Un deuxième projet de centrale, dans la région de Sinop, près de la mer Noire, est toujours en discussion. Avec la dégradation des relations politiques avec Paris et Berlin, opposés à l’entrée de la Turquie dans l’Union européenne (UE), Ankara se serait tourné vers les pays asiatiques. Pékin aurait le vent en poupe.

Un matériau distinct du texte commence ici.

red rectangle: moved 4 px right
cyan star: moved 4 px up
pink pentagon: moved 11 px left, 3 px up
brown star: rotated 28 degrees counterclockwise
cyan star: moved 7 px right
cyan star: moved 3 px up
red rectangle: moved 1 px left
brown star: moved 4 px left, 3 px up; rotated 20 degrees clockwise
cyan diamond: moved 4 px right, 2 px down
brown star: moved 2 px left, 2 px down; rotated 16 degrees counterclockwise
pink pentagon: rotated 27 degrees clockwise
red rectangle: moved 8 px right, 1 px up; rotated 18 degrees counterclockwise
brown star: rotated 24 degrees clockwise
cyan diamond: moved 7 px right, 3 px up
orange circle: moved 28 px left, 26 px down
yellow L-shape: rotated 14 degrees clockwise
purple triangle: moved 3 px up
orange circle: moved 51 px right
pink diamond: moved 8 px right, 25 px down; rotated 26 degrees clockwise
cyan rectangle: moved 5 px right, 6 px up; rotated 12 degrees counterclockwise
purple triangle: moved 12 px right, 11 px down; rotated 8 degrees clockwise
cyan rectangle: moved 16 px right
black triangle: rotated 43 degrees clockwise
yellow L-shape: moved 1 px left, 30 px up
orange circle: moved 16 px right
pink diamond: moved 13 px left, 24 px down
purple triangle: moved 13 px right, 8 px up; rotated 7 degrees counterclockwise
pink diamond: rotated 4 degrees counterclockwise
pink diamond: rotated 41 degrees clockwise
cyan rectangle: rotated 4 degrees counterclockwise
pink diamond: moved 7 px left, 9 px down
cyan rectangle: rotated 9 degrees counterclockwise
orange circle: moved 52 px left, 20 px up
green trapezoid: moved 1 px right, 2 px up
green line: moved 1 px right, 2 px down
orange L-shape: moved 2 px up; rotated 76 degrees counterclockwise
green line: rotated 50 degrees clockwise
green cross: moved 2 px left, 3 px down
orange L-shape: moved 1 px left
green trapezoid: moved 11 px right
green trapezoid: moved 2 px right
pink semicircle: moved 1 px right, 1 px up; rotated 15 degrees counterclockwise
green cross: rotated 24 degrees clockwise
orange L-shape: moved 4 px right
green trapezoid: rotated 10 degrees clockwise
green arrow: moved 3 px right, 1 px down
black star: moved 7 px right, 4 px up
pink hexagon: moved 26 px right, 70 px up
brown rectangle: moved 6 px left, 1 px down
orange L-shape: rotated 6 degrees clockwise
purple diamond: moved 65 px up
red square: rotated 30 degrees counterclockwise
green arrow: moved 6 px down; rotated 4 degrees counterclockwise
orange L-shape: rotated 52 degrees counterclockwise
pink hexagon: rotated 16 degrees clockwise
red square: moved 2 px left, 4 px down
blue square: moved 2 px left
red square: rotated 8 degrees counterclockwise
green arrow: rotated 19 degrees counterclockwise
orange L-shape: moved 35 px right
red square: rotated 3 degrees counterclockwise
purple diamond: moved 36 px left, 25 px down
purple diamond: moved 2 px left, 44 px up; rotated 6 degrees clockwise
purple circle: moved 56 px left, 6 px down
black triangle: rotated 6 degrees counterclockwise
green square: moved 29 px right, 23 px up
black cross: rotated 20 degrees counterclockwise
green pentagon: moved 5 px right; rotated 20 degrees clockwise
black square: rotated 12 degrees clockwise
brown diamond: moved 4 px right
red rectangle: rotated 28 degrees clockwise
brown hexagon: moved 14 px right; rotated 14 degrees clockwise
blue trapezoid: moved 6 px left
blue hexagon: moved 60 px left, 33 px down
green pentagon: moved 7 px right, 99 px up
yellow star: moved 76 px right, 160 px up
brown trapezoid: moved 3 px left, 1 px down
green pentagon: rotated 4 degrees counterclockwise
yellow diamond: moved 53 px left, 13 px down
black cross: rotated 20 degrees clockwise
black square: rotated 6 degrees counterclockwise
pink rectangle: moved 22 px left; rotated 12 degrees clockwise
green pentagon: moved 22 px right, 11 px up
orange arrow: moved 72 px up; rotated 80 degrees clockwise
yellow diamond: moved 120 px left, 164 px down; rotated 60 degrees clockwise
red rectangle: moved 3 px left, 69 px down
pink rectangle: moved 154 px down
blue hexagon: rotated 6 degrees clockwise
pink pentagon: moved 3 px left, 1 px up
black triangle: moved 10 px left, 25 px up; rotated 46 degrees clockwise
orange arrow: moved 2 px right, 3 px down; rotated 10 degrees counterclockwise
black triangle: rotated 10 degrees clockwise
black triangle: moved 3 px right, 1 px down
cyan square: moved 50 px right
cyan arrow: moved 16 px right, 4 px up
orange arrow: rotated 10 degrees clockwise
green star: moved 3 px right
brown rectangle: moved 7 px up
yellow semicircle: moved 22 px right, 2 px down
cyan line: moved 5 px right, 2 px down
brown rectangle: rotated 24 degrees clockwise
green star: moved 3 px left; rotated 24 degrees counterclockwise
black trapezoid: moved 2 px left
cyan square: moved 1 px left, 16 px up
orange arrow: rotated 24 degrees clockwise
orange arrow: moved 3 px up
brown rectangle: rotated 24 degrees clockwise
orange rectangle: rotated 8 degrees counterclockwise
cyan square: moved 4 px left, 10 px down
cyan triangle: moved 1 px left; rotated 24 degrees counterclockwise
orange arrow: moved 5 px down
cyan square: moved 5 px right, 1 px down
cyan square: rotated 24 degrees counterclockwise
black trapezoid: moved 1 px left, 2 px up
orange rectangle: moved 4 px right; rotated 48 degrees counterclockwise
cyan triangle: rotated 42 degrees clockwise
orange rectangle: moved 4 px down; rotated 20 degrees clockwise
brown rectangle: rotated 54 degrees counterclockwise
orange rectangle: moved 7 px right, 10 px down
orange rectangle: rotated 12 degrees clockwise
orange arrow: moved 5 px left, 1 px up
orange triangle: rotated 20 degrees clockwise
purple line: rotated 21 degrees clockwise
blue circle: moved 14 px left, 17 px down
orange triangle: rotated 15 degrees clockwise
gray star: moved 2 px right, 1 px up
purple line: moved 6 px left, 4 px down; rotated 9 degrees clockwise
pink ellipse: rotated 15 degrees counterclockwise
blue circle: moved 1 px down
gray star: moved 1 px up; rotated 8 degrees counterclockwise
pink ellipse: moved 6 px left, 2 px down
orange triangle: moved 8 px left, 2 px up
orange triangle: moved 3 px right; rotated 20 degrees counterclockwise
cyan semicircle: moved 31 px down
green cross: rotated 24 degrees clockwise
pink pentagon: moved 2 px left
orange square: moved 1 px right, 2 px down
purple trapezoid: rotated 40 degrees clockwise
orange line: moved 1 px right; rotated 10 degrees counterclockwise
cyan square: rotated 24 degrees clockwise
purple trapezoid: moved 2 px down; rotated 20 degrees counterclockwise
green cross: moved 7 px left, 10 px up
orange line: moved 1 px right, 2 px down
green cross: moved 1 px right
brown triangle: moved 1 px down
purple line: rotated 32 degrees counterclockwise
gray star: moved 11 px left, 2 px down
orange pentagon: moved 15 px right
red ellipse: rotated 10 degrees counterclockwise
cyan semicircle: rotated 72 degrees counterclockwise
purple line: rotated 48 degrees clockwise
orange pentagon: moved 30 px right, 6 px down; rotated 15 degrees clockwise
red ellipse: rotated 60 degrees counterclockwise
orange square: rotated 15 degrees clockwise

Le remplacement de Nicolas Sarkozy à la présidence de la République française par François Hollande peut-elle changer la donne ? Et permettre une certaine relance du processus d’adhésion de la Turquie à l’UE ? C’est peu probable. La loi condamnant la négation du génocide arménien semble avoir définitivement fermé la porte de l’ex-Empire ottoman aux champions français du nucléaire comme Framatome et Areva.

François Pargny

Chiffres clés 2011

Superficie : 779 452 km2
Population : 74,7 millions d’habitants
PIB : 772,3 milliards de dollars
Croissance économique : 8,5 %
PIB/habitant : 10 500 dollars
Inflation
: 10,45 %
Chômage : 9,8 %
Dette publique : 291,21 milliards de dollars
Balance des opérations courantes : – 77,1 milliards de dollars
Importations : 240,8 milliards de dollars
Exportations : 135 milliards de dollars
IDE :
• flux : 15,7 milliards de dollars, dont France (7e rang) 985 millions
• stock * : 180 milliards, dont France (6e) 10,3 milliards

* 2010.

Source : SER.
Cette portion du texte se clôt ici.